WORK INSTRUCTIONS.
Please reproduce, word for word, the part of the spindle contamination text that opens with the words containing "The most common cause" and closes with "contamination caused failures.".

This is the third in a three part series of our recommendations for preventing spindle damage and associated downtime. Last week we spoke about damage incurred when a spindle crashes. Prior to that we considered spindle failures that result at commissioning. This week we will look at the single biggest cause of premature spindle failure, contamination.

Spindle repair is very costly both in direct cash outlays as well as degradation of product quality and eventual loss of production. As one of the leading independent spindle repair shops we have seen a broad spectrum of preventable damage in our 26+ years of experience. So it is our hope that by sharing some of the failure modes that we’ve seen we can spare you the pain of a damaged spindle.

We will offer our insight from a repair shop point of view and invite you to send in any comments, anecdotes or corrections.

Contamination

The most common cause of spindle failure that we encounter is a result of contamination. This shouldn’t be surprising. High speed spindles are particularly susceptible to contamination. They live in an environment where they are constantly immersed in cutting fluid, metal chips, grinding dust, stone dust, saw dust and other forms of grime. They most often operate at speeds that prohibit positive shaft seals such as lip seals. So it is no wonder that contamination related failures are prevalent. But even operating in these conditions there are simple steps that can help mitigate contamination caused failures.

Labyrinth Seals

Labyrinth seals off of a CMS Router spindle.

High speed spindles incorporate several different methods to keep out contamination. Labyrinth seals are the most common. These seals rely on a close fitting convoluted path to keep contamination from reaching the interior of the spindle. However, due to their high rotational speeds these seals are non-contact and so leave an ingression path for contaminates.

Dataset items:
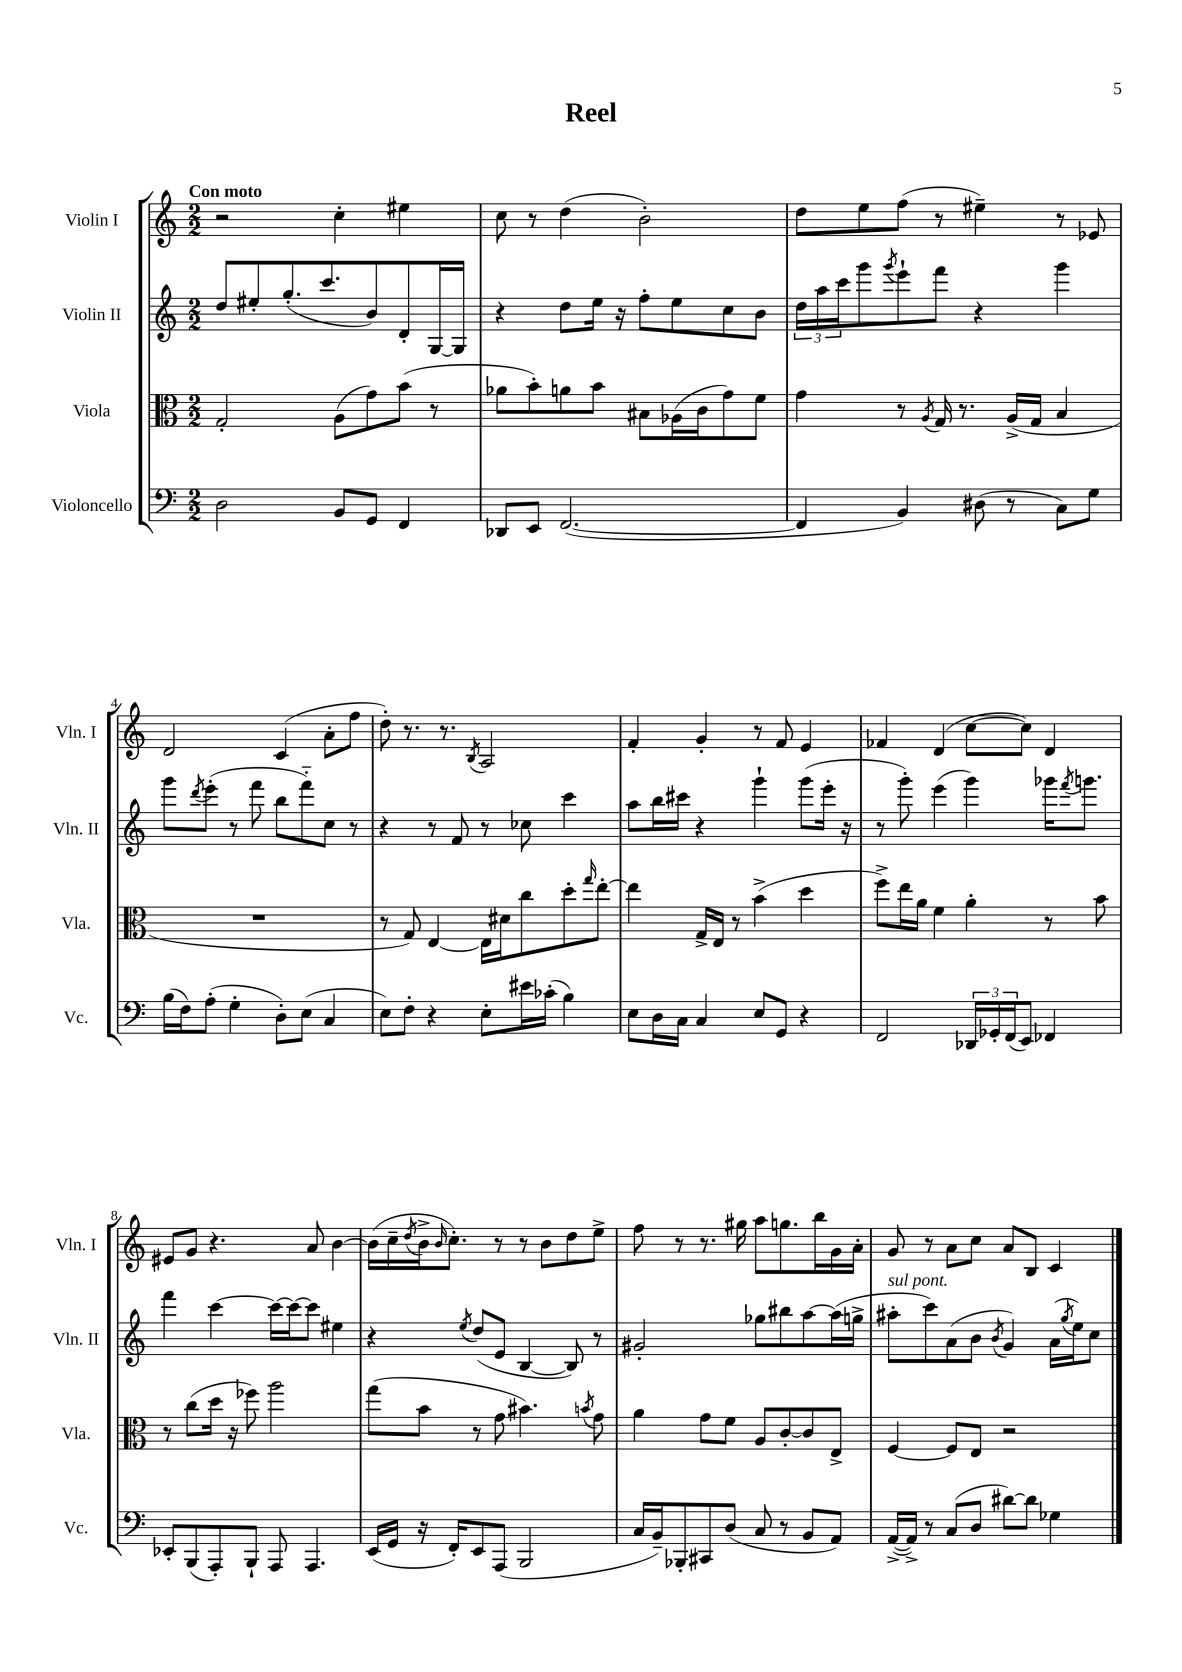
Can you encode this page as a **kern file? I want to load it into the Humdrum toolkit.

**kern	**kern	**kern	**kern
*staff4	*staff3	*staff2	*staff1
*clefF4	*clefC3	*clefG2	*clefG2
*k[]	*k[]	*k[]	*k[]
*M2/2	*M2/2	*M2/2	*M2/2
2D\	2G'/	8dd/L	2r
.	.	8ee#'/	.
.	.	(8.gg'/	.
.	.	8.ccc/	.
8BB/L	(8A\L	.	4cc'\
8GG/J	8g\)	8b/)	.
4FF/	(8b\J	8d'/	4ee#\
.	8r	[16G/L	.
.	.	16G/]JJ	.
=	=	=	=
8DD-/L	8a-\L	4r	8cc\
8EE/J	8b'\)	.	8r
([2.FF/	8a\	8dd\L	(4dd\
.	8b\J	16ee\Jk	.
.	.	16r	.
.	8B#\L	8ff'\L	2b'\)
.	(16A-\L	8ee\	.
.	16c\J	.	.
.	8g\)	8cc\	.
.	8f\J	8b\J	.
=	=	=	=
4FF/]	4g\	24dd\LL	8dd\L
.	.	24aa\	.
.	.	24ccc\J	.
.	.	8ggg\	8ee\
.	.	8qggg/	.
4BB/)	8r	8eee`\	(8ff\J
.	8qA/	.	.
.	16G/	8fff\J	8r
.	8.r	.	.
(8D#\	.	4r	4ee#~\)
8r	(16A^/LL	.	.
.	16G/JJ	.	.
8C\L)	4B/	4ggg\	8r
8G\J	.	.	8e-/
=	=	=	=
(16B\LL	1r	8ggg\L	2d/
16F\J)	.	.	.
.	.	8qddd/	.
(8A'\J	.	(8eee'\J	.
4G'\	.	8r	.
.	.	8fff\	.
8D'\L)	.	8bb\L	(4c/
(8E\J	.	8fff'~\)	.
4C/	.	8cc\J	8a'\L
.	.	8r	8ff\J
=	=	=	=
8E\L)	8r	4r	8dd'\)
8F'\J	8G/)	.	8.r
4r	[4E/	8r	.
.	.	.	8.r
.	.	8f/	.
.	.	.	8qB/
8E'\L	16E\]LL	8r	2A/
.	16d#\J	.	.
16e#\L	8cc\	8cc-\	.
(16c-'\JJ	.	.	.
4B\)	8dd'\	4ccc\	.
.	16qqgg/	.	.
.	[8ee'\J	.	.
=	=	=	=
8E\L	4ee\]	8aa\L	4f'/
16D\L	.	16bb\L	.
16C\JJ	.	16ccc#\JJ	.
4C/	16G^/LL	4r	4g'/
.	16E/JJ	.	.
.	8r	.	.
8E/L	(4b^\	4ggg`\	8r
8GG/J	.	.	8f/
4r	4dd\	(8ggg\L	4e/
.	.	16eee'\Jk	.
.	.	16r	.
=	=	=	=
2FF/	8ff^\L)	8r	4f-/
.	16ee\L	8ggg'\)	.
.	16a\JJ	.	.
.	4f\	(4eee\	(4d/
24DD-/LL	4a'\	4ggg\)	[8cc\L
24GG-'/	.	.	.
(24FF/J	.	.	.
8EE/J)	.	.	8cc\]J)
4FF-/	8r	16ggg-\LK	4d/
.	.	8qfff/	.
.	.	8.ggg\J	.
.	8b\	.	.
=	=	=	=
8EE-'/L	8r	4fff\	8e#/L
(8BBB/	(8cc\L	.	8g/J
8AAA'/)	16dd\Jk	[4ccc\	4.r
.	16r	.	.
8BBB`/J	8ff-\)	.	.
8AAA/	2aa\	16ccc\_LL	.
.	.	16ccc\_J	.
4.AAA/	.	8ccc\]J	8a/
.	.	4ee#\	[4b\
=	=	=	=
(16EE/LL	(8gg\L	4r	(16b\]LL
16GG/JJ	.	.	16cc~\
.	.	.	8qdd/
16r	8b\J	.	16b^\J
.	.	.	16qqb/
16FF'/LK)	.	.	8.cc'\J)
.	.	8qee/	.
8EE/	8r	(8dd/L	.
(8AAA/J	8g\	8e/J	8r
2BBB/	4.b#\)	[4B/	8r
.	.	.	8b\L
.	.	8B/])	8dd\
.	8qb/	.	.
.	8g\	8r	8ee^\J
=	=	=	=
16C/LL	4a\	2g#'/	8ff\
16BB~/J)	.	.	.
8BBB-'/	.	.	8r
8CC#/	8g\L	.	8.r
(8D/J	8f\J	.	.
.	.	.	16gg#\
8C/	8A/L	8gg-\L	8aa\L
8r	[8c'/	8bb#\	8.gg\
8BB/L	8c/]	[8aa\	.
.	.	.	16bb\L
8AA/J)	8E^/J	(16aa\]L	16g\
.	.	16gg^\JJ	16a'\JJ
=	=	=	=
([16AA^/LL	[4F/	8aa#'\L	8g/
16AA^/]JJ)	.	.	.
8r	.	8ccc\)	8r
(8C/L	8F/]L	(8a\	8a\L
8D/J	8E/J	8b\J	8cc\J
.	.	8qb/	.
[8d#\L)	2r	4g/)	8a/L
8d#\]J	.	.	8B/J
4G-\	.	(16a\LL	4c/
.	.	8qgg/	.
.	.	16ee\J)	.
.	.	8cc\J	.
==	==	==	==
*-	*-	*-	*-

RIGHT ANSWER.
The most common cause of spindle failure that we encounter is a result of contamination. This shouldn’t be surprising. High speed spindles are particularly susceptible to contamination. They live in an environment where they are constantly immersed in cutting fluid, metal chips, grinding dust, stone dust, saw dust and other forms of grime. They most often operate at speeds that prohibit positive shaft seals such as lip seals. So it is no wonder that contamination related failures are prevalent. But even operating in these conditions there are simple steps that can help mitigate contamination caused failures.